- **Required tasks**:
- 1) In the passage on oncology drug development, what likelihood of regulatory approval is given for oncology drugs?
- 2) Reproduce word for word the part of the oncology drug development passage from "Nevertheless, rational drug" to "cross-species mouse host.".

- **Extract**:
****************************************
With a 7% likelihood of regulatory approval, oncology drug registration failure rates lead all therapeutic areas. Further complicating the drug development process, preclinical oncology models poorly reflect tumor tissue biology and produce a high level of false positive data. Yet, monocellular two-dimensional (2D) tissue culture remains the preferred platform for most laboratory preclinical studies. The popularity of 2D tissue culture was driven predominantly by fast and dependable proliferation of human tumor cells rather than alignment to the pathophysiology of human cancer. As a consequence of this artificial selection bias, many registered oncology drugs today are highly toxic with a propensity to attack any dividing cell (i.e., non-targeted). Fortunately, recent advances in genomics, metabolomics and immunology have aided in development of new targeted agents, many of which have achieved regulatory approval.

Nevertheless, rational drug combinations and identification of clinically meaningful drug targets persist as major challenges in oncology, and each can be meaningfully addressed using more diverse and biologically relevant preclinical models. Ex vivo tumor tissue transplant models, such as patient-derived xenografts (PDX) offer greater model diversity and more faithfully reflect patient tumor genetics. However, cost and scalability barriers tend to limit widespread and practical model utility. In addition, there remains a strong selection bias for autocrine human tumors that can quickly adapt to a cross-species mouse host.
****************************************
- **Provided material**:
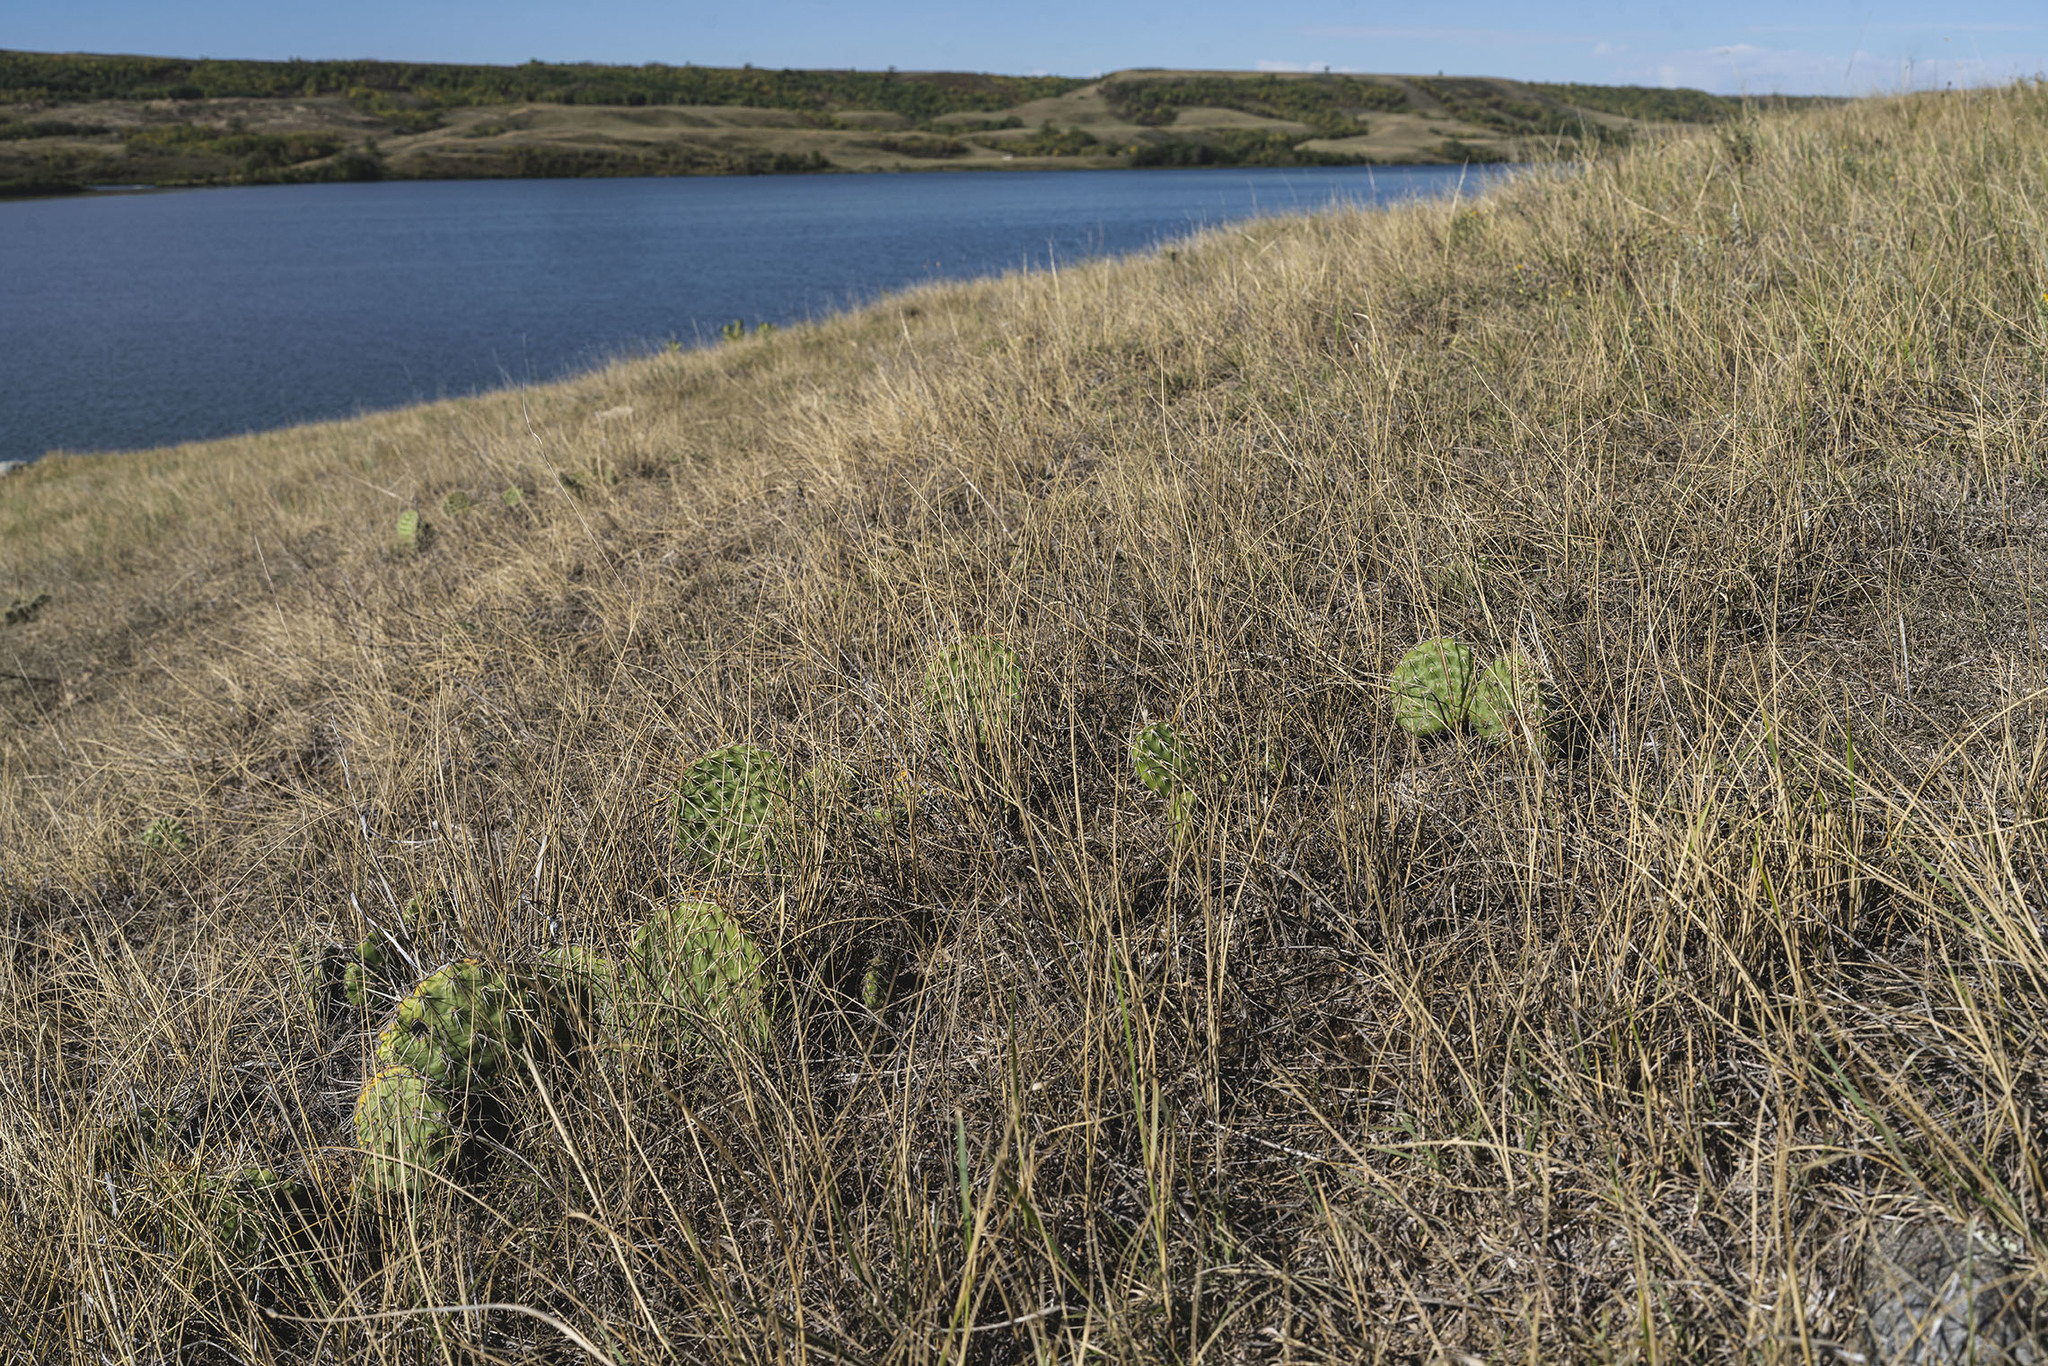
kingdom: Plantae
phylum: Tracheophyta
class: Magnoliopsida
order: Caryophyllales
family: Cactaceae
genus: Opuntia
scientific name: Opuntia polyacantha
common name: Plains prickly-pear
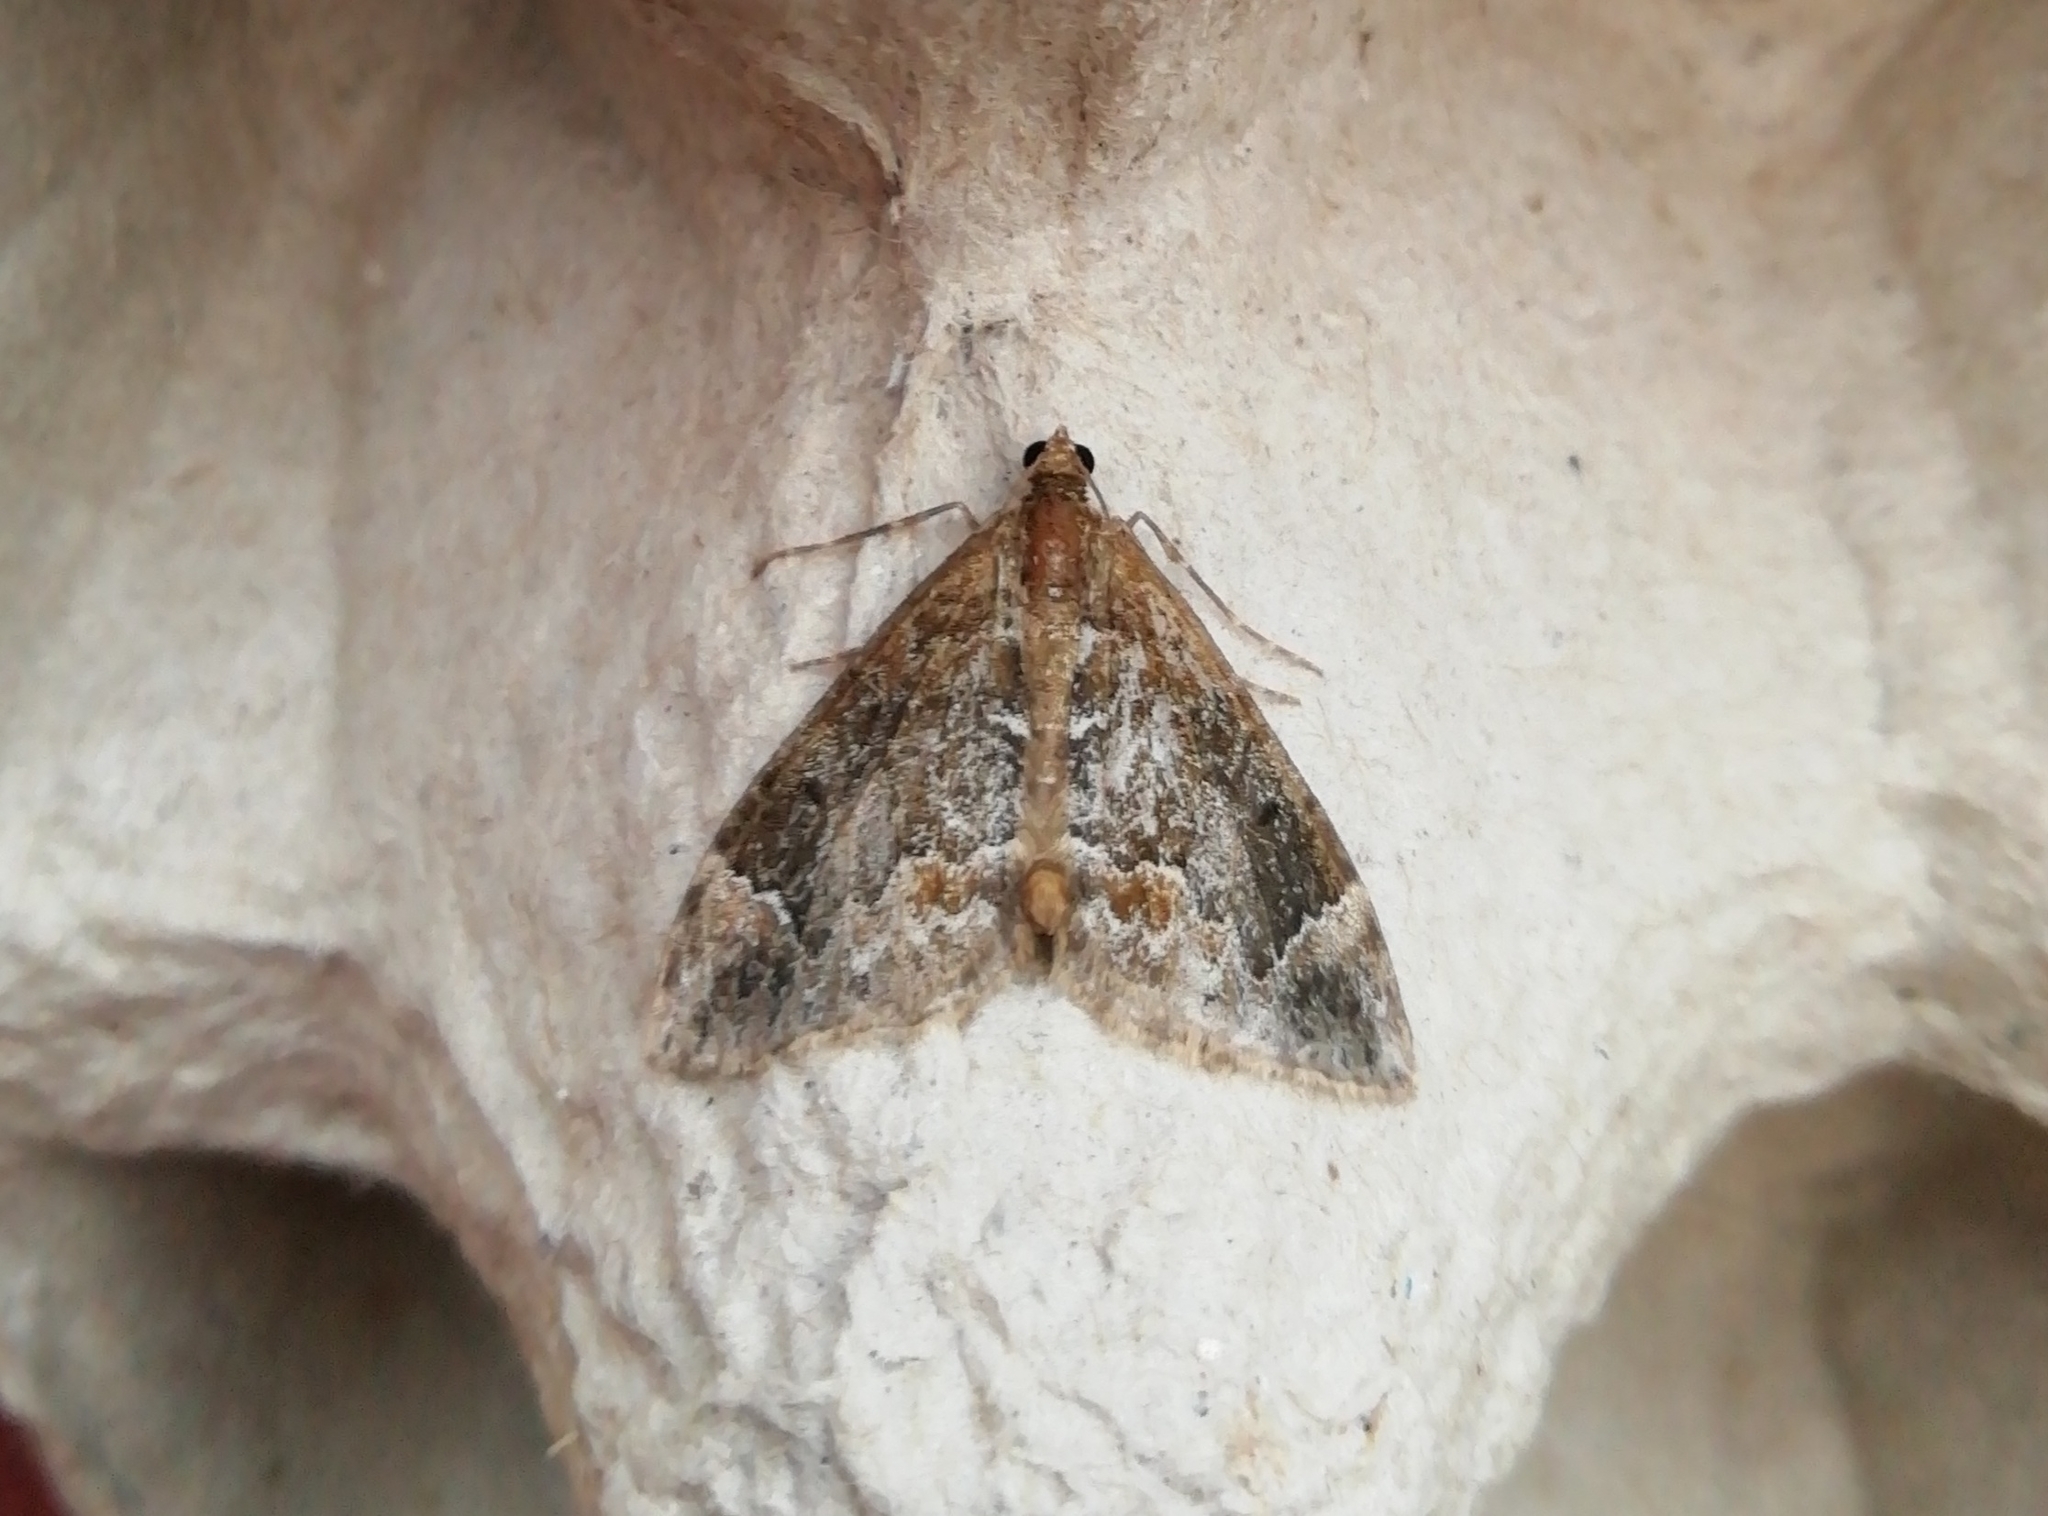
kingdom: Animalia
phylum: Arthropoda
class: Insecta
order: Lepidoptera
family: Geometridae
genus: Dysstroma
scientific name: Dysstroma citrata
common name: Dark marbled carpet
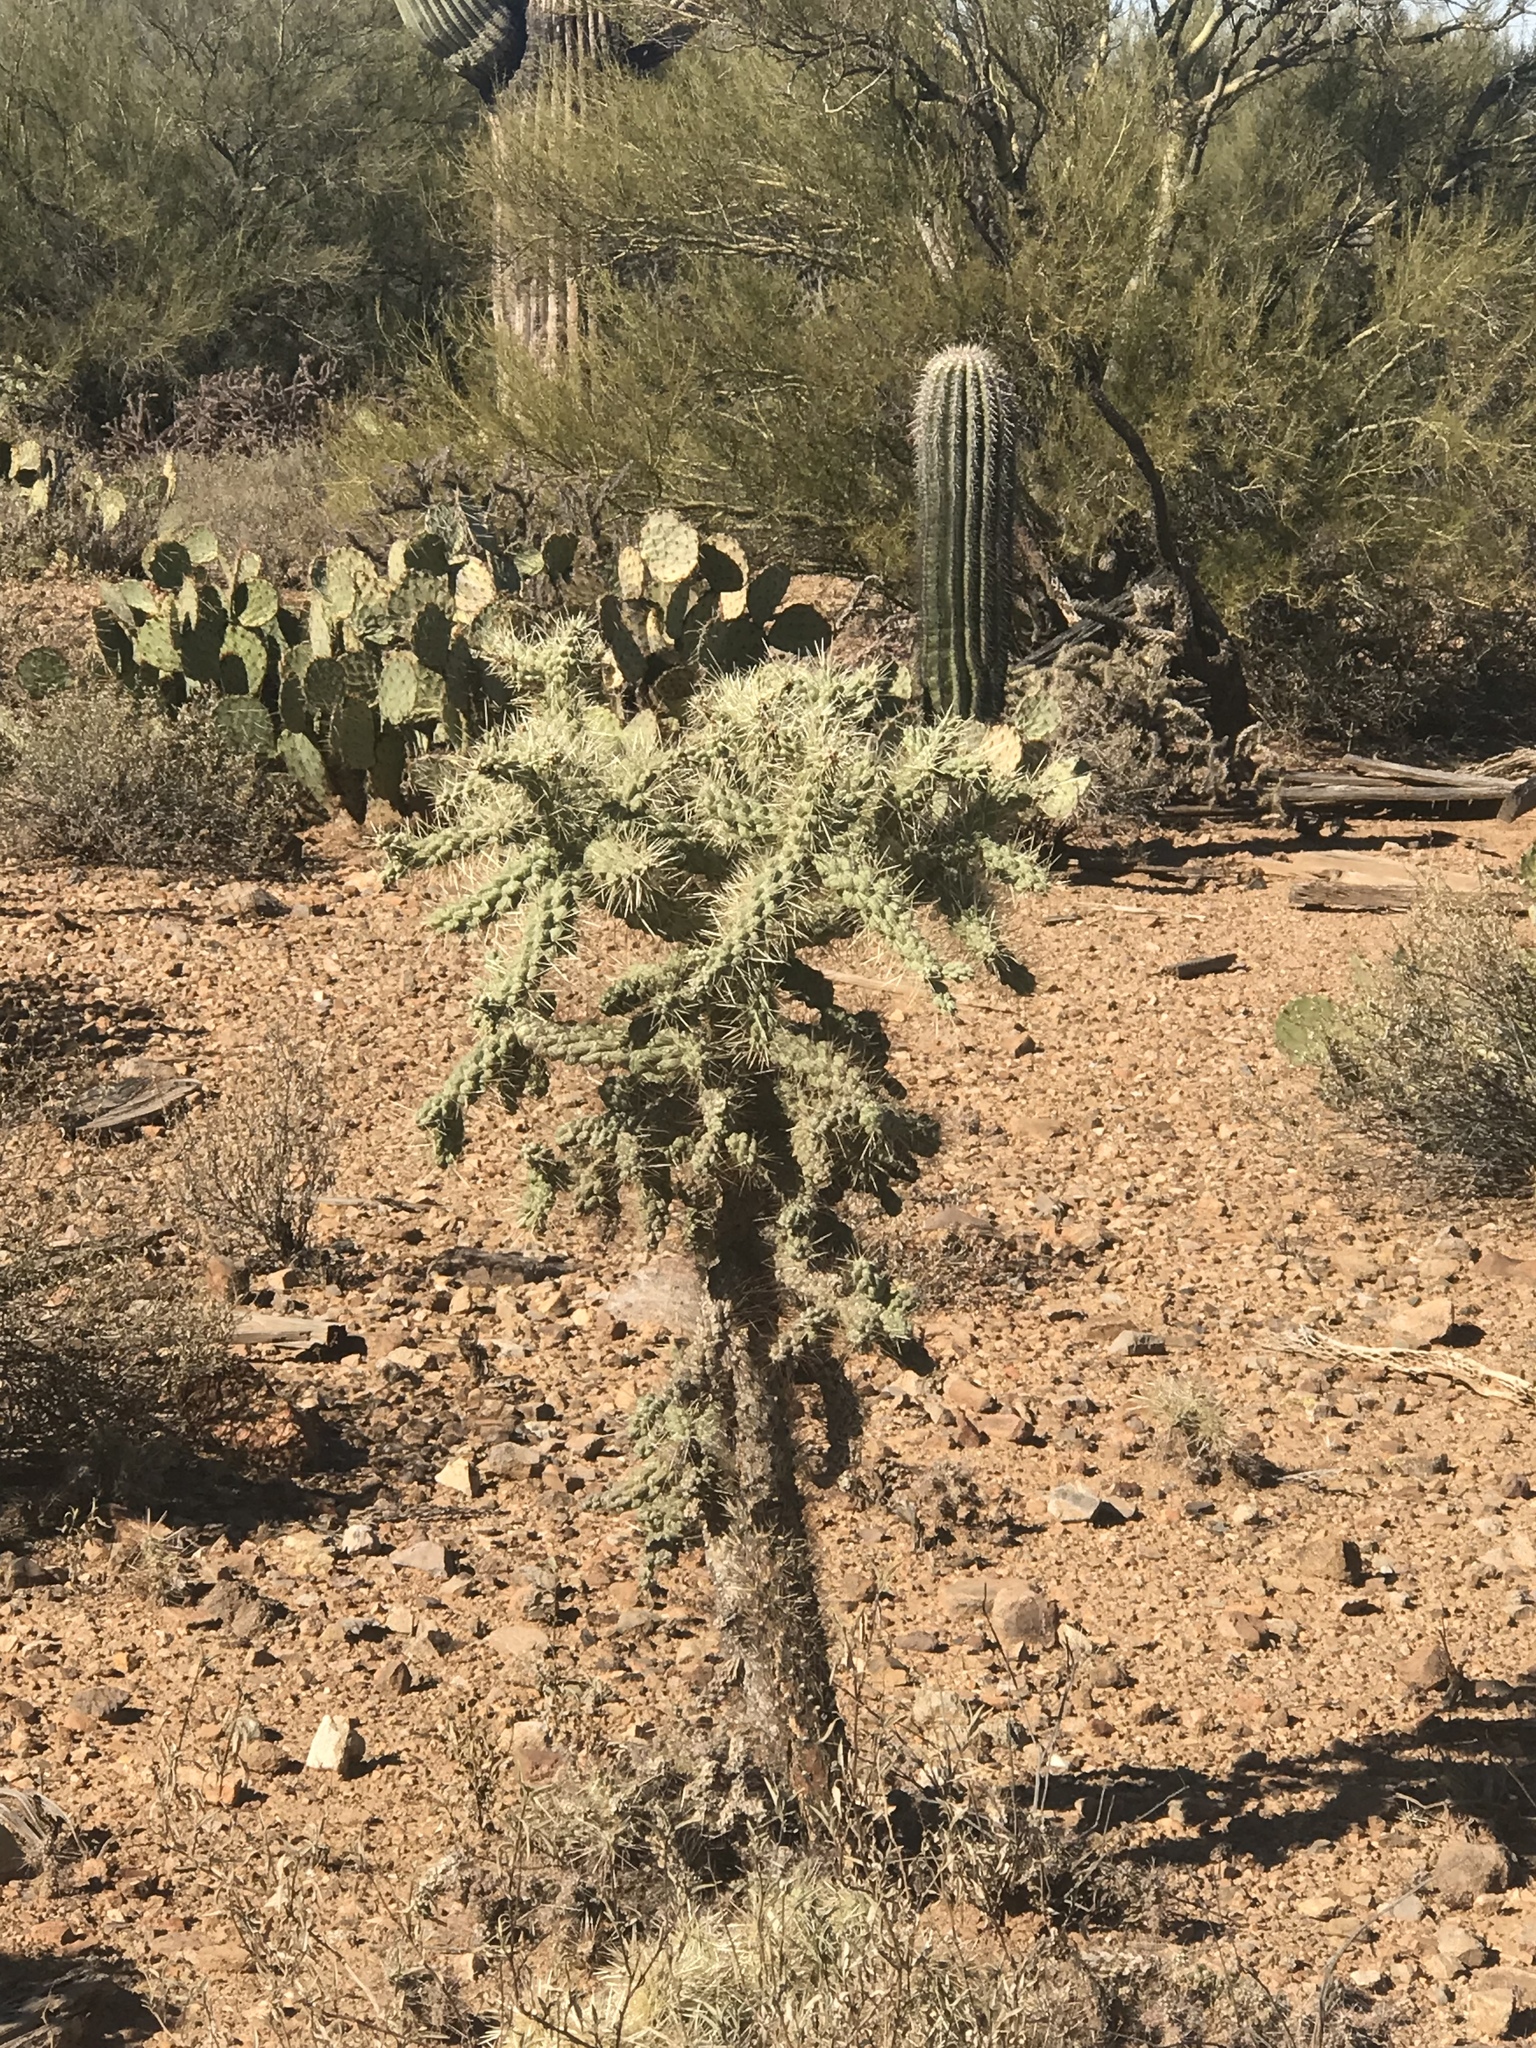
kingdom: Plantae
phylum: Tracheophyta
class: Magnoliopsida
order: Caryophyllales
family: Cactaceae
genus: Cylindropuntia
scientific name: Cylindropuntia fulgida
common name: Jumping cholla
****************************************
- **Solved tasks**:
- 1) A 7% likelihood of regulatory approval.

- 2)
Nevertheless, rational drug combinations and identification of clinically meaningful drug targets persist as major challenges in oncology, and each can be meaningfully addressed using more diverse and biologically relevant preclinical models. Ex vivo tumor tissue transplant models, such as patient-derived xenografts (PDX) offer greater model diversity and more faithfully reflect patient tumor genetics. However, cost and scalability barriers tend to limit widespread and practical model utility. In addition, there remains a strong selection bias for autocrine human tumors that can quickly adapt to a cross-species mouse host.